Un esempio lo offre un recente studio condotto nel Kruger National Park del Sudafrica che ha collegato eventi meteorologici estremi alla perdita di piante e animali. Questi organismi sono incapaci di far fronte alle condizioni drastiche e alla mancanza di acqua derivata dai periodi di siccità più lunghi e alle temperature più alte e il loro destino è drammatico: gli individui inadatti a sopravvivere scompariranno rapidamente.

Il progetto Rewild Zambezi

Dunque l'unico modo per poter salvare questi animali dal crudele destino causato dall'uomo è spostarli in un'area in cui la siccità non ha ancora avuto drammatiche conseguenze. Il progetto prende il nome di “Rewild Zambezi” ed è da 60 anni che lo Zimbabwe non si imbarca in un movimento di massa della fauna selvatica così grande.

IL TUO OBIETTIVO: Riporta parola per parola il passo del brano di lettura che va da "Un esempio lo" fino a "selvatica così grande." incluso. Usa unicamente il brano di lettura come riferimento.

Voci dei dati archiviati:

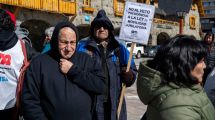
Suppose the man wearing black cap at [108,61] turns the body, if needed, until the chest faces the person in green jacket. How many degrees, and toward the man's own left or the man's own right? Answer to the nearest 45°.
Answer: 0° — they already face them

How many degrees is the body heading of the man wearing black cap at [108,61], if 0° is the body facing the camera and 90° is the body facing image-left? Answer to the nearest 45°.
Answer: approximately 0°

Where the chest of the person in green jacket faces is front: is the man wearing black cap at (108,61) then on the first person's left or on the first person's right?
on the first person's left

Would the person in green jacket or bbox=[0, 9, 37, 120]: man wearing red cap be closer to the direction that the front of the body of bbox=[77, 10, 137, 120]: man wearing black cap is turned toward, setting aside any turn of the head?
the person in green jacket

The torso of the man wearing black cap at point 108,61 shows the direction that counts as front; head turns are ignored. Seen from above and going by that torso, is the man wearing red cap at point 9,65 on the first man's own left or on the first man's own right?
on the first man's own right
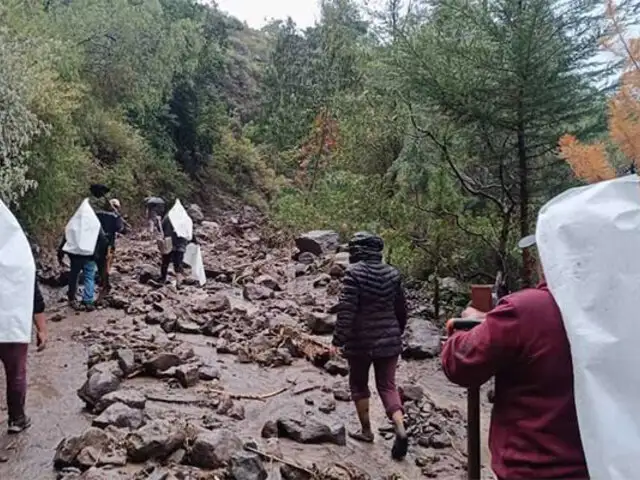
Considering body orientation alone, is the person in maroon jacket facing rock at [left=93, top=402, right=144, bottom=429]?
yes

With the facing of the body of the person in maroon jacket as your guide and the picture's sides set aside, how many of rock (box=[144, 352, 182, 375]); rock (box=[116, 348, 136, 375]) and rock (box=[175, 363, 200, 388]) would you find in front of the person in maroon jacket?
3

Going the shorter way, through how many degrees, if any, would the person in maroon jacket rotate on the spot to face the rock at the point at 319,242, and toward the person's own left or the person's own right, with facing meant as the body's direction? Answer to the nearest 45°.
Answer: approximately 45° to the person's own right

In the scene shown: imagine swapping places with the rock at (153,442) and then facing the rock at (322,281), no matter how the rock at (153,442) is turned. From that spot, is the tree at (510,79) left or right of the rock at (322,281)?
right

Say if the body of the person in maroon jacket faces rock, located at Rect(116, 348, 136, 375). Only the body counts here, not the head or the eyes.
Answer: yes

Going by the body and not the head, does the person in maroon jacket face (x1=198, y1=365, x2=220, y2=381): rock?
yes

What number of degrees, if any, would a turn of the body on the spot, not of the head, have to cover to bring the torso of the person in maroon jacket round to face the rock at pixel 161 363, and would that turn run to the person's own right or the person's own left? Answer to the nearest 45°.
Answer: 0° — they already face it

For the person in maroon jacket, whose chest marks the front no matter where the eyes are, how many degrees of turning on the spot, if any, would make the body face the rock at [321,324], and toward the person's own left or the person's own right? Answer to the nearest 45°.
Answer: approximately 45° to the person's own right

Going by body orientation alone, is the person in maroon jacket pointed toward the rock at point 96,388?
yes

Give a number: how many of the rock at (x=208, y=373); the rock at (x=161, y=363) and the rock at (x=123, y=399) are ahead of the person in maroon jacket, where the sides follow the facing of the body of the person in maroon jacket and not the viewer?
3

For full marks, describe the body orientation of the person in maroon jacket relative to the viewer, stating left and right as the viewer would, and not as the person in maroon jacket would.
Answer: facing away from the viewer and to the left of the viewer

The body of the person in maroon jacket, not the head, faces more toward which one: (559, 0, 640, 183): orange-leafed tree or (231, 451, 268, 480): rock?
the rock
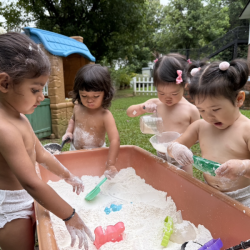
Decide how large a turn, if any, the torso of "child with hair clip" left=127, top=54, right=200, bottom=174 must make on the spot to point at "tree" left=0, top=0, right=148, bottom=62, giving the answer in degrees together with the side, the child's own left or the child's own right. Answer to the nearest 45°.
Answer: approximately 180°

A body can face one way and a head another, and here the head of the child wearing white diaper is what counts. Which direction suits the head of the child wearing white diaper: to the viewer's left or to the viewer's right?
to the viewer's right

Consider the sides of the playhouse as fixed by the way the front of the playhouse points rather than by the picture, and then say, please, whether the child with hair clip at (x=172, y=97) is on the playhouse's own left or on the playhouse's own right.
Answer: on the playhouse's own left

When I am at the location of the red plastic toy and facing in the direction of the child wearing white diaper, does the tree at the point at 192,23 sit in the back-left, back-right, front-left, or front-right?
back-right

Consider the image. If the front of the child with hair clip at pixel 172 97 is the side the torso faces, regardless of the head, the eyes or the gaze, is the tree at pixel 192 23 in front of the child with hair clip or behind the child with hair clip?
behind

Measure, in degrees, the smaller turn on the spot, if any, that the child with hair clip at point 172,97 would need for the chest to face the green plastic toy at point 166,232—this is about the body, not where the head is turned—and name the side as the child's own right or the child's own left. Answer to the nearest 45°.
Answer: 0° — they already face it

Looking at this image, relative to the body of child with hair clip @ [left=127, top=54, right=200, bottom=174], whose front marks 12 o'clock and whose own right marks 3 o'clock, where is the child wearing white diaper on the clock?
The child wearing white diaper is roughly at 1 o'clock from the child with hair clip.

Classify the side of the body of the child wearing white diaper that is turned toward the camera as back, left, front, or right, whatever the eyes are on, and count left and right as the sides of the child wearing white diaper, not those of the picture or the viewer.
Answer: right

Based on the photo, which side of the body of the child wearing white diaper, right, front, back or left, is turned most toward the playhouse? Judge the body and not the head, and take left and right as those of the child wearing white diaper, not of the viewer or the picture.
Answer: left
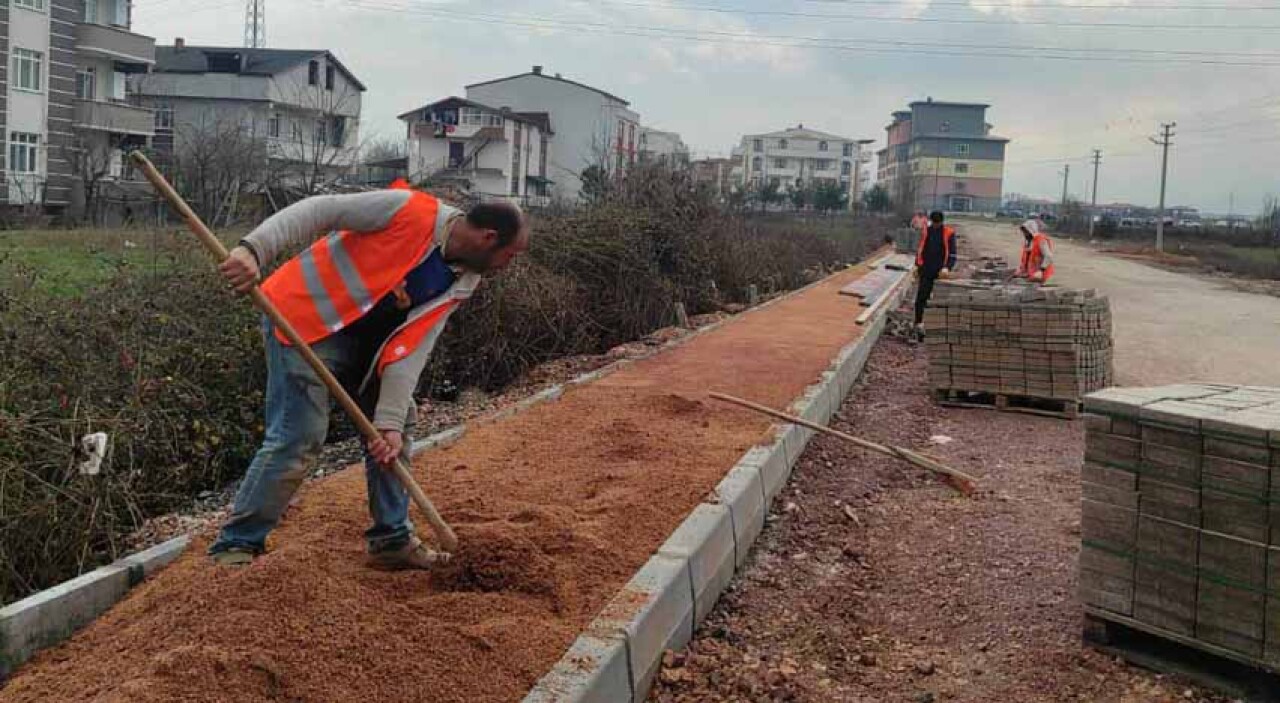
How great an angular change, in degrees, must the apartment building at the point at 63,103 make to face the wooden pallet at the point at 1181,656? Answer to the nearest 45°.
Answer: approximately 45° to its right

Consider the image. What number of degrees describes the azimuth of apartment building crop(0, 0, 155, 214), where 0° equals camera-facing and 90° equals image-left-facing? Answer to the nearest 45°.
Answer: approximately 315°

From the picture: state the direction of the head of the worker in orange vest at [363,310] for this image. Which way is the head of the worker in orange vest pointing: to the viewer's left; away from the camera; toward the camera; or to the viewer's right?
to the viewer's right

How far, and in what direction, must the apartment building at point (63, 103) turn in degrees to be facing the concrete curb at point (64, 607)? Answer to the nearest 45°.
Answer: approximately 45° to its right
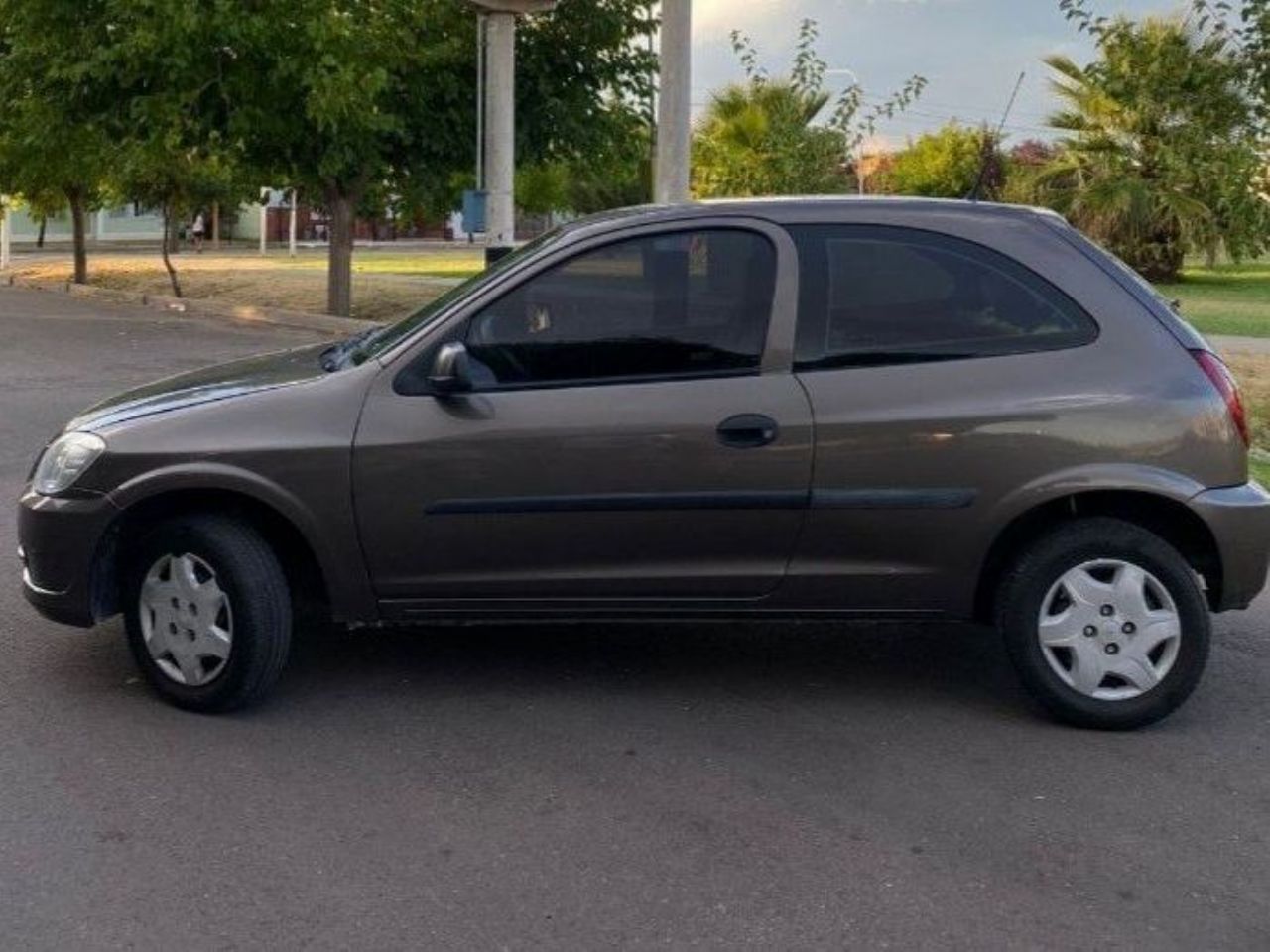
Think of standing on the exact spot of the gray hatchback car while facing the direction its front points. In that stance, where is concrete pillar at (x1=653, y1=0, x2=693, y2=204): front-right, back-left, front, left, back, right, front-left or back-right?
right

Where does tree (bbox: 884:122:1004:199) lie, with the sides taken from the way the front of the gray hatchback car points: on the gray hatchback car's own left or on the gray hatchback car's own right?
on the gray hatchback car's own right

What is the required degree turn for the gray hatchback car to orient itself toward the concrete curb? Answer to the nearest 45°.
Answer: approximately 90° to its right

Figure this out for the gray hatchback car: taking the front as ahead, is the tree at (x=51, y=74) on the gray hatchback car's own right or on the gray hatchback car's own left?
on the gray hatchback car's own right

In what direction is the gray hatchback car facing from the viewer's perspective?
to the viewer's left

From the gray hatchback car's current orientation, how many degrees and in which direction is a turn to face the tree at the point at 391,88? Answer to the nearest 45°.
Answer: approximately 90° to its right

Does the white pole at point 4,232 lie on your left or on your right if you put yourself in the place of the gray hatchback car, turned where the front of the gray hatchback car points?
on your right
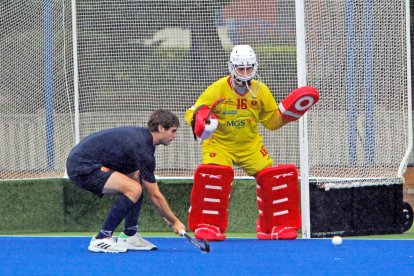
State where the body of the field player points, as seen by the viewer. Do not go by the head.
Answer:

RISPOSTA ALL'ESERCIZIO:
Un esempio lo offre un recente studio condotto nel Kruger National Park del Sudafrica che ha collegato eventi meteorologici estremi alla perdita di piante e animali. Questi organismi sono incapaci di far fronte alle condizioni drastiche e alla mancanza di acqua derivata dai periodi di siccità più lunghi e alle temperature più alte e il loro destino è drammatico: gli individui inadatti a sopravvivere scompariranno rapidamente.

Il progetto Rewild Zambezi

Dunque l'unico modo per poter salvare questi animali dal crudele destino causato dall'uomo è spostarli in un'area in cui la siccità non ha ancora avuto drammatiche conseguenze. Il progetto prende il nome di “Rewild Zambezi” ed è da 60 anni che lo Zimbabwe non si imbarca in un movimento di massa della fauna selvatica così grande.